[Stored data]

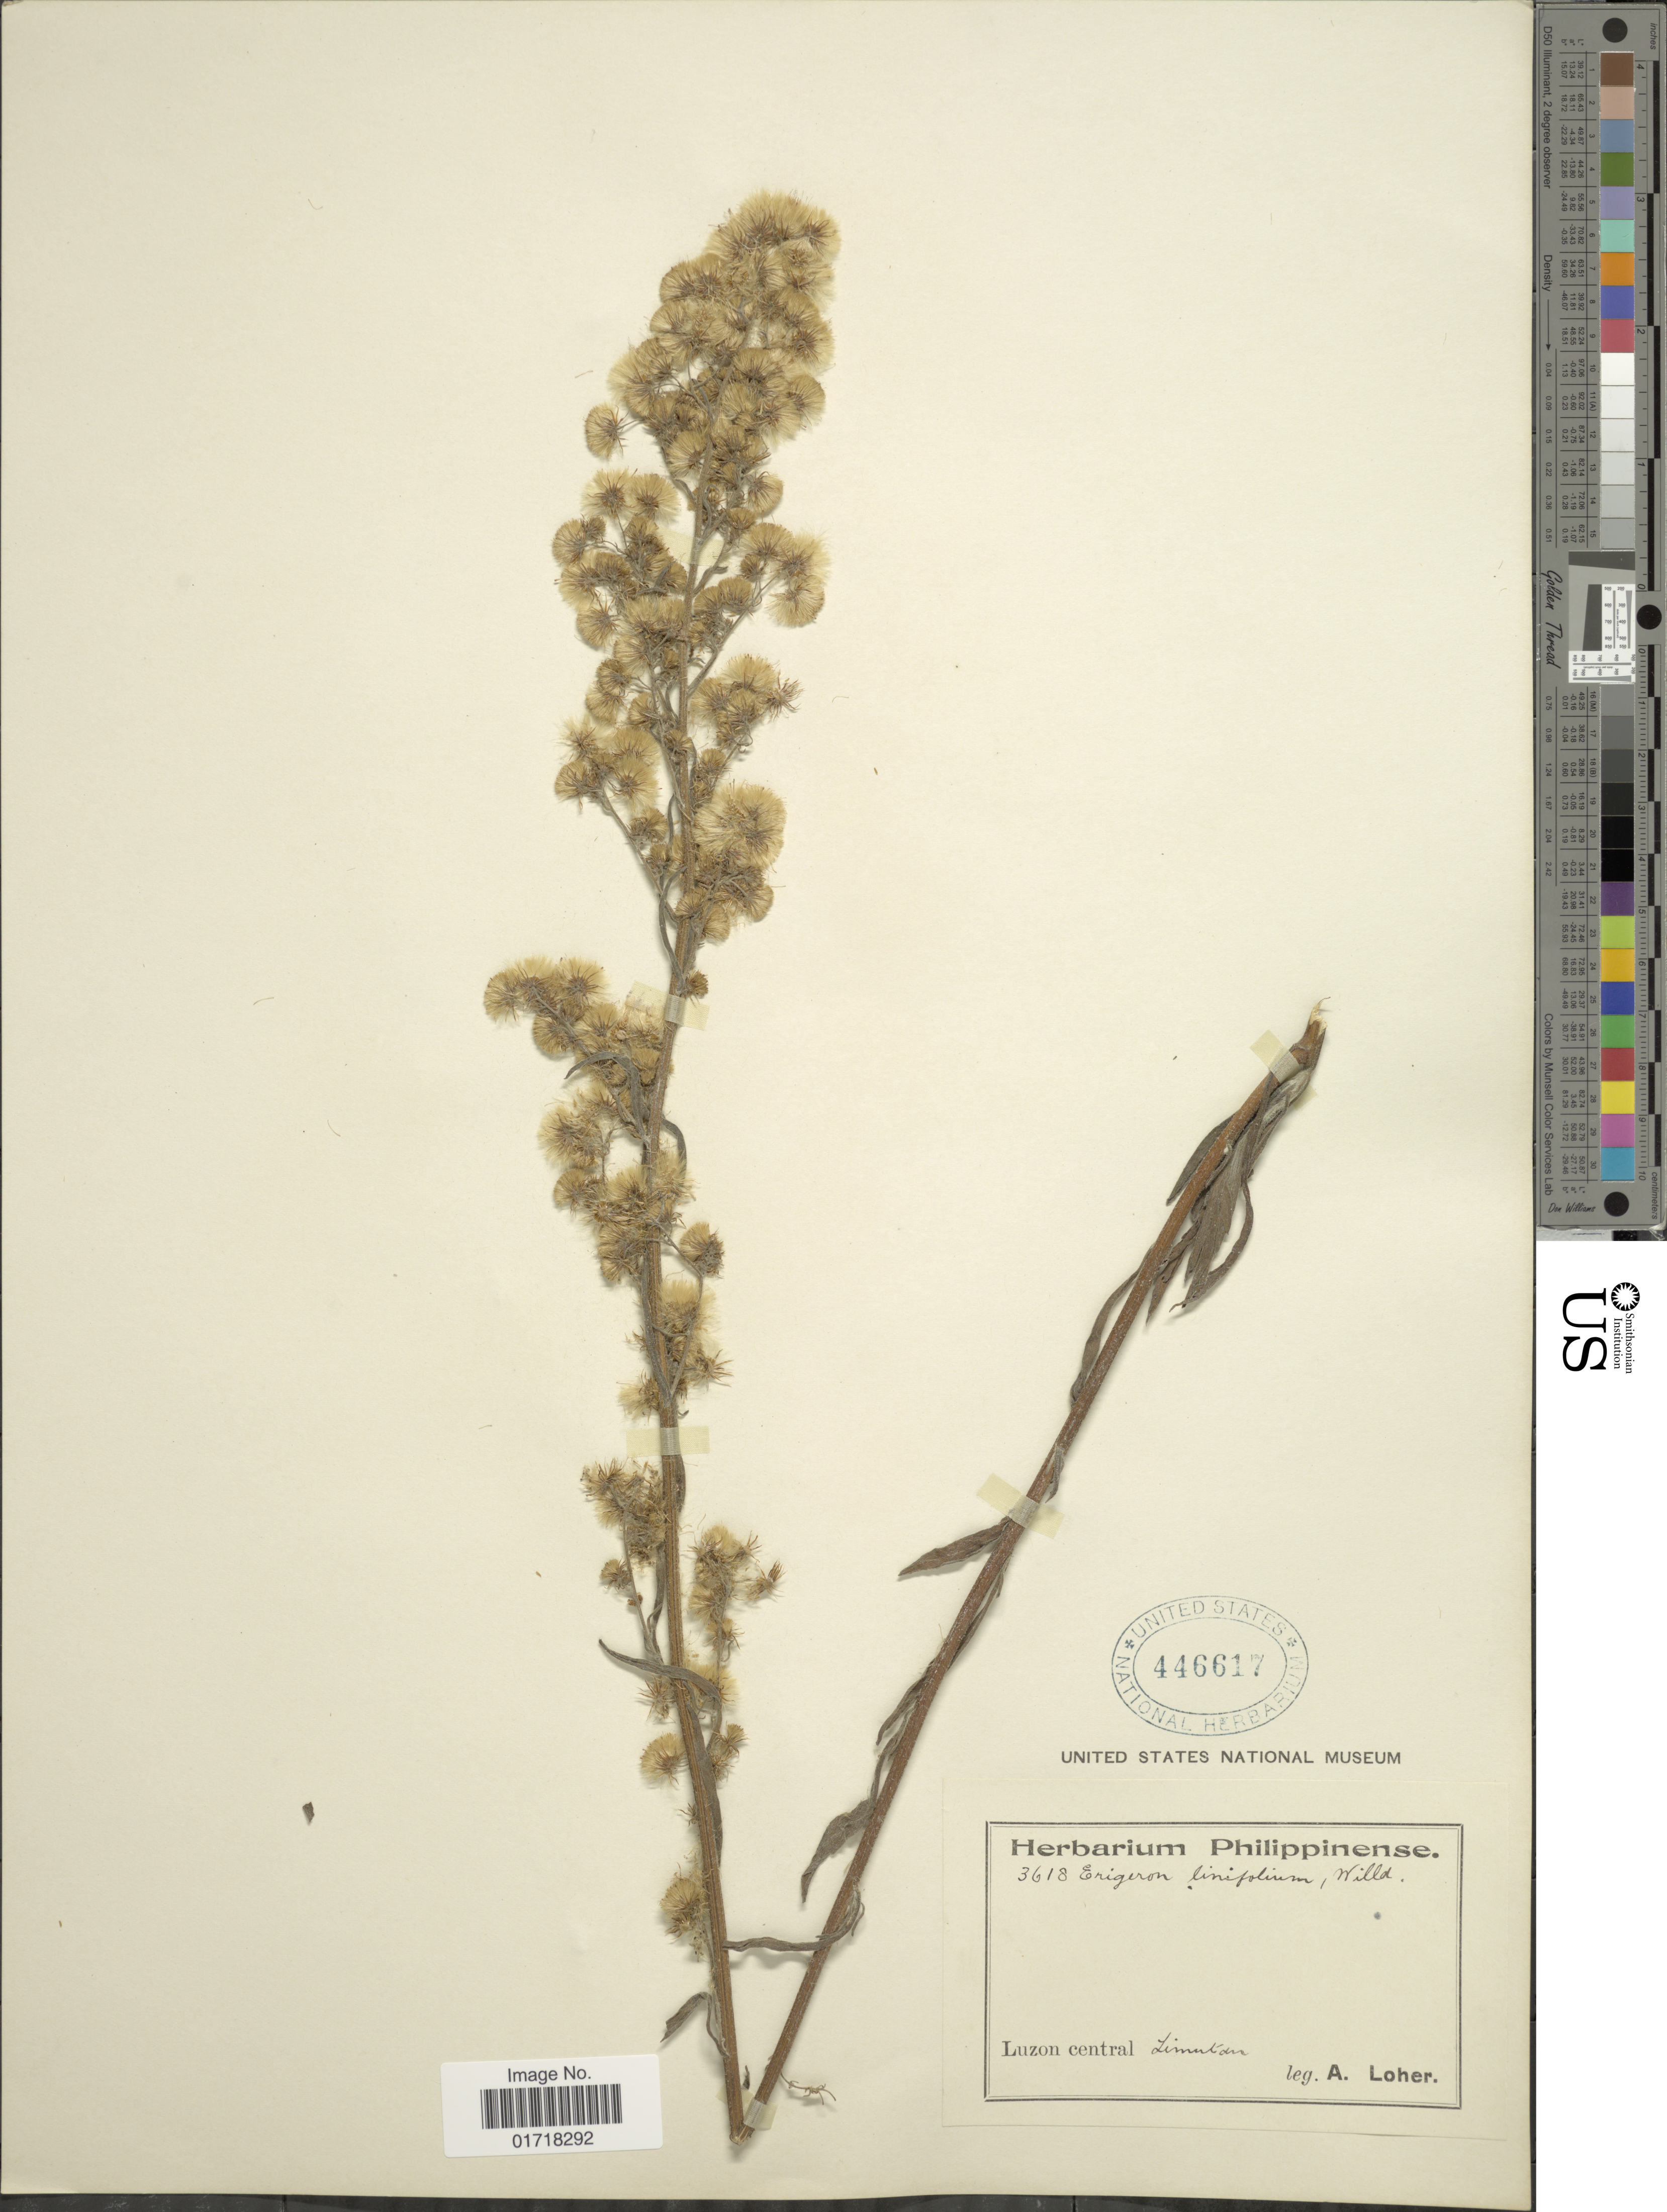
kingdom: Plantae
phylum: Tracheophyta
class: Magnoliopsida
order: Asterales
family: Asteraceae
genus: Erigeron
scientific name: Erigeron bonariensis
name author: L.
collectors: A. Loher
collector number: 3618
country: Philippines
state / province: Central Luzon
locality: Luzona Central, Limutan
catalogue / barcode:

=== Your objective ===
Convert every line of the records above into a Markdown table with the columns "Row" and "Text", numbering each row and leaving out blank lines and pictures.

=== Answer to the task ===
| Row | Text |
|---|---|
| 1 | kingdom: Plantae |
| 2 | phylum: Tracheophyta |
| 3 | class: Magnoliopsida |
| 4 | order: Asterales |
| 5 | family: Asteraceae |
| 6 | genus: Erigeron |
| 7 | scientific name: Erigeron bonariensis |
| 8 | name author: L. |
| 9 | collectors: A. Loher |
| 10 | collector number: 3618 |
| 11 | country: Philippines |
| 12 | state / province: Central Luzon |
| 13 | locality: Luzona Central, Limutan |
| 14 | catalogue / barcode: |